一番最初は少年隊のミュージカルの曲でした。
それがきっかけでジャニーズ系のグループに歌っていただけるようになって。
■すごいですね。シンガーソングライターから作詞家への転身というか、両方になったんですね。
でも、私、ツインボーカルのバンド以外では歌詞って自分が歌うために書いていたから、まさか作詞がお仕事になるなんて思ってもみなかったんです。
嬉しかったですね。
でも、コンペっていうのは1位にならないと取り上げてもらえない。
2位じゃだめなんです(笑)。
選ばれてもシングルやアルバムに入らないってこともあるので、それはもう一生懸命作詞しましたよ。
■それってある意味、もうひとりの自分が認められたって感じですね。
そうですね。自分の書いた歌詞がラジオとかで流れてくると嬉しいものですね。
ジャニーズの人たちのコンサートに行くと女の子達がキャーってなるじゃないですか。
横にいるその女の子に「この曲、私の歌詞なのよ」って言いたくなっちゃう(笑)。
■ナツコさんの場合、自分が歌う事でやってきたけれど、自分の分身のような歌詞が一人歩きできるようになったんですね。
歌う事も作詞する事もどっちも私みたいな感じです。
その代わり、産みの苦しみじゃないですけど。
そういうのはあります。
■音楽人の読者の方にナツコさんからアドバイスをお願いしたいのですが。
そんなー。私、アドバイスなんて言えませんけど(笑)。
■何かありますよね(笑)。
そうですね、あえて言うとしたら、人間ってひとつの事しかできないわけじゃないってことかもしれません。
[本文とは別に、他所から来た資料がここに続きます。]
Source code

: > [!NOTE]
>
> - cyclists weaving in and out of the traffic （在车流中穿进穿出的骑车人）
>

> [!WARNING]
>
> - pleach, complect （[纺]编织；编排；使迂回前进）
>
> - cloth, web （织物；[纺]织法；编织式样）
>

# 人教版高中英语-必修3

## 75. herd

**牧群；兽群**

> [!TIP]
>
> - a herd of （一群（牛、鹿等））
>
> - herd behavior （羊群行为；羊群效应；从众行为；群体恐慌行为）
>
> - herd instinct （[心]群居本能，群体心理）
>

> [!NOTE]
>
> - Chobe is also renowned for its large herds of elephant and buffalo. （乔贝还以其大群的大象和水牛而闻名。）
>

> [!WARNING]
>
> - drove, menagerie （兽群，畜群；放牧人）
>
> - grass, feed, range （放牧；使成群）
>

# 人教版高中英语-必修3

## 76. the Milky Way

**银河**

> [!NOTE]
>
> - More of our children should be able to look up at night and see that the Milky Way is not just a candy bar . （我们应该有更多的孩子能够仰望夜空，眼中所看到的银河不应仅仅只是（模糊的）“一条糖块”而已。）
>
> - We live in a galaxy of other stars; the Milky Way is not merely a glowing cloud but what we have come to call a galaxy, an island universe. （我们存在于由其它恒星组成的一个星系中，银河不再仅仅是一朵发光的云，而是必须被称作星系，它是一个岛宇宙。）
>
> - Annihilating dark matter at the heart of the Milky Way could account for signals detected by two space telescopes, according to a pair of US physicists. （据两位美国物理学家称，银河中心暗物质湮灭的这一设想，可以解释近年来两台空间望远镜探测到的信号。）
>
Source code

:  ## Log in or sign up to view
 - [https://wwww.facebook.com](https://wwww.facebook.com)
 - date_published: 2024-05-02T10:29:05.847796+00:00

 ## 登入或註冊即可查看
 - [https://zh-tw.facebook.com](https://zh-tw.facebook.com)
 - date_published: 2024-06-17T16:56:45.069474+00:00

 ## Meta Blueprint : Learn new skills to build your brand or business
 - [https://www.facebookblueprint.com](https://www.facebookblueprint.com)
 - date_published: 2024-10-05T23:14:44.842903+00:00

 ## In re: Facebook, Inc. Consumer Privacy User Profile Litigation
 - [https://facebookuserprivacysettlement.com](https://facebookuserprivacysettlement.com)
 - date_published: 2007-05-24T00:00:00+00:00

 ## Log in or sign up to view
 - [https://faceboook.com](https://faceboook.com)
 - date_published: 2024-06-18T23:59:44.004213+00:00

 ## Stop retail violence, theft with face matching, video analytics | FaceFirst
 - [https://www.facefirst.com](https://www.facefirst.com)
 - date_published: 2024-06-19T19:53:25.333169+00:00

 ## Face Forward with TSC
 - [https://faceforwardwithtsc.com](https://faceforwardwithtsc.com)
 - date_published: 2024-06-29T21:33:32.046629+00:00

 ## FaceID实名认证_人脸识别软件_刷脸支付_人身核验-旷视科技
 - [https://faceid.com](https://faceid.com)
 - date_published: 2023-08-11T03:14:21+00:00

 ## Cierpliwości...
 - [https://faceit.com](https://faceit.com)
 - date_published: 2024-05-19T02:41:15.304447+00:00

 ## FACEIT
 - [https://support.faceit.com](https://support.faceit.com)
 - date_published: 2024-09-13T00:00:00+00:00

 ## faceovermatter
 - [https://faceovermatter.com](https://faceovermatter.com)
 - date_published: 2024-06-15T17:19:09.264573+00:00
ひとつのことをするためには他の事もしていると思うんです。
ギター弾いて歌う人がいたら、歌もギターもやっているわけですし、曲も作っていたらそれもだし。
人って目指す方向だけ見ちゃうことってありますものね。
だから自分でも気が付いてないこともあるかもしれません。
■そうですね。私、本業はライブハウスなのに、こうしてインタビューもしてる。気が付きませんでした(笑)。 ナツコさんの場合は才能を認められてチャンスが来たわけですけれど、その辺りはどうお考えですか?
私は出会いってとても大切だと思います。
自分からチャンスを掴みに行って、もしもダメでもあきらめなくてもいいかもしれません。
だってチャンスっていつどこから来るかは、わからないですものね。
それとは反対にいつまでも夢を追いかけるのって世間的にどうなんだろうとかありますよね。
でも人からどう思われても関係ないって思えたらそれでいいし。
自分の正解って人にはわからないものだと思うんです。
やれるところまでやるのも正解だし、違う事を始めるのも正解。
それを最終的には自分で決定して、出した答えが正解だったって思えるような自分になるってことだと思います。
今日はありがとうございました。